The confirmation that the Deakin College contract has been renewed is considered a positive, as this is the largest contract in the university programs. Three more contracts are due for renewal this year and two more next year. University partnership enrolments rose by 8% in semester two, underpinned by 16% growth in Australasian colleges. Ex Australia, North American enrolments were flat and UK enrolments fell by -3%.

Outlook

The headwinds for FY18 from the lost university and AMEP contracts are larger than UBS was anticipating, although this is partially offset by higher implied underlying growth. UBS estimates underlying operating earnings growth of 12.5% in FY17. On this basis the broker suspects forecasts for earnings growth of 8% in FY19-21 could prove conservative.

Deutsche Bank makes changes to estimates to reflect the quantification of the impact from closing of colleges and the AMEP contract reductions and also continues to envisage underlying growth in the business, although does not believe it will be enough to offset the headwinds and forecasts a further decline in operating earnings in FY18.

Morgan Stanley observes the absence of guidance for FY18 is a departure from previous practice, although the company has reiterated FY20 financial targets. Consensus is looking for operating earnings growth in FY18 of 4.5% and growth in earnings per share of 5.4% but Morgan Stanley suspects this may prove optimistic.

Credit Suisse is also suggesting the earnings base is lower going forward than previously thought. The broker estimates the earnings base for FY18 sits around $130m, factoring in the impact of the loss of the AMEP contracts.

FY17 earnings per share were below FY11 and may take another step down in FY18. Credit Suisse questions whether a stock with a long track record of disappointing on earnings deserves a premium to the market, maintaining an Underperform rating.

Macquarie downgrades to Neutral from Outperform as, although industry conditions remain favourable and student enrolments are growing, the above-mentioned headwinds are specific to the company and affect FY18.

The broker also notes foreign exchange had a material adverse impact in FY17. Of the adverse revenue impact, $20m relates to the UK with the balance to the North American division. Separately, Macquarie increases depreciation forecasts for FY18 to reflect the elevated capital expenditure witnessed in prior years.

Of interest, the broker notes another contract with a UK partner will convert to a joint venture structure, although the timing is unclear.

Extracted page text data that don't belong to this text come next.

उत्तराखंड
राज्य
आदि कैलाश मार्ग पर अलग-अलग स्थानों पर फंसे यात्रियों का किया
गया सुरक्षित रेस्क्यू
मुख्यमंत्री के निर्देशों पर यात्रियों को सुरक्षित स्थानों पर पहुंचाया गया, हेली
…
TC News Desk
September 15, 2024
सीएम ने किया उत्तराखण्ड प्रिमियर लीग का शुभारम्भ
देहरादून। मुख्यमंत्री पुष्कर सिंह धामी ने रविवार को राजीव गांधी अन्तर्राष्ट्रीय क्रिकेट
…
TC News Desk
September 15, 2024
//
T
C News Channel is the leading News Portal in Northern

This would give rise to a non-cash gain or loss on conversion. There was a $17.3m non-cash gain on conversion of the Edith Cowan College to a joint venture.

Citi believes the normalisation of capital expenditure will drive cash flow generation from FY18 but a return to earnings growth is only likely from FY19. As well, the broker highlights the negative enrolment trends in the US.

Moelis, not one of the eight stockbrokers monitored daily on the FNArena database, expects another year of negative operating earnings growth in FY18, as the company will need to work hard to recoup the losses from the reduced AMEP contract. The stock is considered a difficult investment in the near term and the broker maintains a Hold rating and a $4.58 share price target.

There are five Hold ratings and one Sell (Credit Suisse) on the database. The consensus target is $4.48, suggesting 3.5% upside to the last share price. This compares with $4.83 ahead of the results. Targets range from $3.80 (Credit Suisse) to $4.95 (Morgan Stanley).